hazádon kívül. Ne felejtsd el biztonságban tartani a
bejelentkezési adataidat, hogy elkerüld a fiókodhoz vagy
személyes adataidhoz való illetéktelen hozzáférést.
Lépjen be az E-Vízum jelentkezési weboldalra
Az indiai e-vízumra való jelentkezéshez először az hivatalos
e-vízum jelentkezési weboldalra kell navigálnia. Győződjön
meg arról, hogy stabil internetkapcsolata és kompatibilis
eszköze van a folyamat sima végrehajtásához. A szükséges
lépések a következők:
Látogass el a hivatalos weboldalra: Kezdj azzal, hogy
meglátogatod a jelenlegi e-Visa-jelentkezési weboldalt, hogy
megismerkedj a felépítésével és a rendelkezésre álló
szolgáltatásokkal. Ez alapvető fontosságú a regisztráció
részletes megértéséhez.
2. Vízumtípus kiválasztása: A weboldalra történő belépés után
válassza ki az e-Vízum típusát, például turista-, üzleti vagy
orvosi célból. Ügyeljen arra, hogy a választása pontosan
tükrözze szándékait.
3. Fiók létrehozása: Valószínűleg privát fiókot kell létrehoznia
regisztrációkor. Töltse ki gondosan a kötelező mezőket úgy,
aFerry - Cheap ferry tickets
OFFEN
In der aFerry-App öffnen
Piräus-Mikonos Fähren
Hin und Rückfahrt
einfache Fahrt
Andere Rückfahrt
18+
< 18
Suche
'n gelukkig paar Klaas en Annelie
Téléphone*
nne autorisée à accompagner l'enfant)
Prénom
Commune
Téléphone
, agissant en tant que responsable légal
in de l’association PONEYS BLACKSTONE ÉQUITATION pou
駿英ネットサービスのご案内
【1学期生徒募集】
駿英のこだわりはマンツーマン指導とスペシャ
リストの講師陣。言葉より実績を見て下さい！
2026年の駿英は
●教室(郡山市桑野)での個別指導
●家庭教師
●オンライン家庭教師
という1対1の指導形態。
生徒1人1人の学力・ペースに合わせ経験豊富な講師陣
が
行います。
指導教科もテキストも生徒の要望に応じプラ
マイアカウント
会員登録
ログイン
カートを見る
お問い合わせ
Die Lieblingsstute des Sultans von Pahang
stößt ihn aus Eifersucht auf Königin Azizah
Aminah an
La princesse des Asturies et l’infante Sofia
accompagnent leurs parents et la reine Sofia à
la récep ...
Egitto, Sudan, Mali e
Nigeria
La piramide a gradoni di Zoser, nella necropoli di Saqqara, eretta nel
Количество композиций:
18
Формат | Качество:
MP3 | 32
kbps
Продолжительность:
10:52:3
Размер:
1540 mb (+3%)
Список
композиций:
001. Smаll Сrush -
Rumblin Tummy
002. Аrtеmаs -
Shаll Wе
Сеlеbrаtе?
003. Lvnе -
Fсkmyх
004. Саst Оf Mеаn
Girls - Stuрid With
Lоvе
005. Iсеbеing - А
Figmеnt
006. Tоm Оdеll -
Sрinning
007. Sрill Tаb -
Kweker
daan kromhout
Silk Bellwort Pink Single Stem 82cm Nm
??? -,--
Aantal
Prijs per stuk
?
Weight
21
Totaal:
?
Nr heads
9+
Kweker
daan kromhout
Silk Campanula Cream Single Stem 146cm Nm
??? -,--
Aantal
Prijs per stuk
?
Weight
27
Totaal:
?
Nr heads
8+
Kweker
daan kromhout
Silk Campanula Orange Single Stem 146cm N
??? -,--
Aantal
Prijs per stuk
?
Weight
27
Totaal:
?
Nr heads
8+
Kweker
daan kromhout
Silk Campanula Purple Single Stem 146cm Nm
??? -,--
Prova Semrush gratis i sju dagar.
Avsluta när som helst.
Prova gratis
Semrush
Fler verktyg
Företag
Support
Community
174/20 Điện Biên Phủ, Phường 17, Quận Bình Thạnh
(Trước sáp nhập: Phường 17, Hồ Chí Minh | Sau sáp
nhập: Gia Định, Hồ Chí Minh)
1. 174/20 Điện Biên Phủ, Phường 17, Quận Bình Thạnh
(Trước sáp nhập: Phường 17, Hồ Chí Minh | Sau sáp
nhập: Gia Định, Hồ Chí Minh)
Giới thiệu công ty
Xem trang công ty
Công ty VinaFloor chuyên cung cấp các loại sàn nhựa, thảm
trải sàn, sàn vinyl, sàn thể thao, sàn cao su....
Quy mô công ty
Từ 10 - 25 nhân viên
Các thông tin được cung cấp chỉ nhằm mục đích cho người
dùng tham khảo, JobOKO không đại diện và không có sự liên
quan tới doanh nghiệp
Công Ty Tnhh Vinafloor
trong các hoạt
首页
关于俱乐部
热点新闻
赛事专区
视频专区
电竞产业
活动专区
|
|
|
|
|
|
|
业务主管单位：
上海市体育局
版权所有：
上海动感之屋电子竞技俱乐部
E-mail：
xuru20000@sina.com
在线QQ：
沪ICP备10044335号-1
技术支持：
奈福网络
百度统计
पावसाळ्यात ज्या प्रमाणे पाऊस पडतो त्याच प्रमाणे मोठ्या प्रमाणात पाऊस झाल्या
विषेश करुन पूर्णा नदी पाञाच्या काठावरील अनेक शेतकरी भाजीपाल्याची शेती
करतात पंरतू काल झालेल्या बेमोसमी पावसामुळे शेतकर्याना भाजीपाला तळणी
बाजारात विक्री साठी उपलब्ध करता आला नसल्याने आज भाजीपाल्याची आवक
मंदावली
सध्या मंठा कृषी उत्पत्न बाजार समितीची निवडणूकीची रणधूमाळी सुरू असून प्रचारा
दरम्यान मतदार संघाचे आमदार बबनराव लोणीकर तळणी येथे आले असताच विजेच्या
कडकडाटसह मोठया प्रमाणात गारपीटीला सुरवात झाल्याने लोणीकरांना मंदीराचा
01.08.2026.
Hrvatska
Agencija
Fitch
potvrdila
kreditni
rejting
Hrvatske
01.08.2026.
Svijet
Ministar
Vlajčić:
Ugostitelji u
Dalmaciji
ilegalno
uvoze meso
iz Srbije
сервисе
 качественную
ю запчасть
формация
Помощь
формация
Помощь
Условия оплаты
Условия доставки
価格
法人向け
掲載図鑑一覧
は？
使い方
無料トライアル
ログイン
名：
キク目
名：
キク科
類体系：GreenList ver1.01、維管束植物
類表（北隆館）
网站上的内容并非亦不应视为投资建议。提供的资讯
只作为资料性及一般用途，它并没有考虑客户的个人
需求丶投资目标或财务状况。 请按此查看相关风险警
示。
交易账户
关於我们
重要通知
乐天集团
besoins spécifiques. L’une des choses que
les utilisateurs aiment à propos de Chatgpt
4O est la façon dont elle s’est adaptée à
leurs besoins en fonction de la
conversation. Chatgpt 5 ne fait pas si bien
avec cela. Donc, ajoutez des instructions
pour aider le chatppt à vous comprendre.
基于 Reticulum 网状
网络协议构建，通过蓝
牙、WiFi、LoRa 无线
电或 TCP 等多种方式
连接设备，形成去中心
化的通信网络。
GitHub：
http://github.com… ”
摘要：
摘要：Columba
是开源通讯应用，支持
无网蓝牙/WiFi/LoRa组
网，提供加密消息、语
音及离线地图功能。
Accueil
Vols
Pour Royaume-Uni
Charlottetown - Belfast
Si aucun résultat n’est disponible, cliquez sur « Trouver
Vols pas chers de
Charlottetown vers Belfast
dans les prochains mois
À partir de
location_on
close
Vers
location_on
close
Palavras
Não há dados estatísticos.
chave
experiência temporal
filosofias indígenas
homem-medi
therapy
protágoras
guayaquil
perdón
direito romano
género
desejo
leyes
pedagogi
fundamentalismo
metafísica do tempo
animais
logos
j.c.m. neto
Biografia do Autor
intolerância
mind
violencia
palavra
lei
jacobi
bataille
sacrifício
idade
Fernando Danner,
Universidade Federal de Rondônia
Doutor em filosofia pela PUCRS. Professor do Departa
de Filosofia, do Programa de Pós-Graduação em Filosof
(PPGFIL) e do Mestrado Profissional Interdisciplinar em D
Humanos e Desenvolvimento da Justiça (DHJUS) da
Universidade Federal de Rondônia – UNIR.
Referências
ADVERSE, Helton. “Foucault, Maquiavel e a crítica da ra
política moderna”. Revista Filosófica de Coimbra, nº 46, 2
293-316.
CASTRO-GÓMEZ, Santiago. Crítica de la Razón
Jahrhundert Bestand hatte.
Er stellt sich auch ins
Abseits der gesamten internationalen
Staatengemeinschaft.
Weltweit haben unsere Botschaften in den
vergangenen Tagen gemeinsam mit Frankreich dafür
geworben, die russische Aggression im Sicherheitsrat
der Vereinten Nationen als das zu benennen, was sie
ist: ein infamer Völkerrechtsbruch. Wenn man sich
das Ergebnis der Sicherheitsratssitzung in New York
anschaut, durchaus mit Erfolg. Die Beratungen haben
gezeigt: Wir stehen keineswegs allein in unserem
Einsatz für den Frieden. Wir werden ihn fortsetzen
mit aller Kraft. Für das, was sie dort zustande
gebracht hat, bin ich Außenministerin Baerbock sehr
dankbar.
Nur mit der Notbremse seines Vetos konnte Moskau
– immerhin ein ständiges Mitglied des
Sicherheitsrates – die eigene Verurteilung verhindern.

Your task:
For each line above that includes "Rondônia", copy the line.

Output of the task:
Universidade Federal de Rondônia
Universidade Federal de Rondônia – UNIR.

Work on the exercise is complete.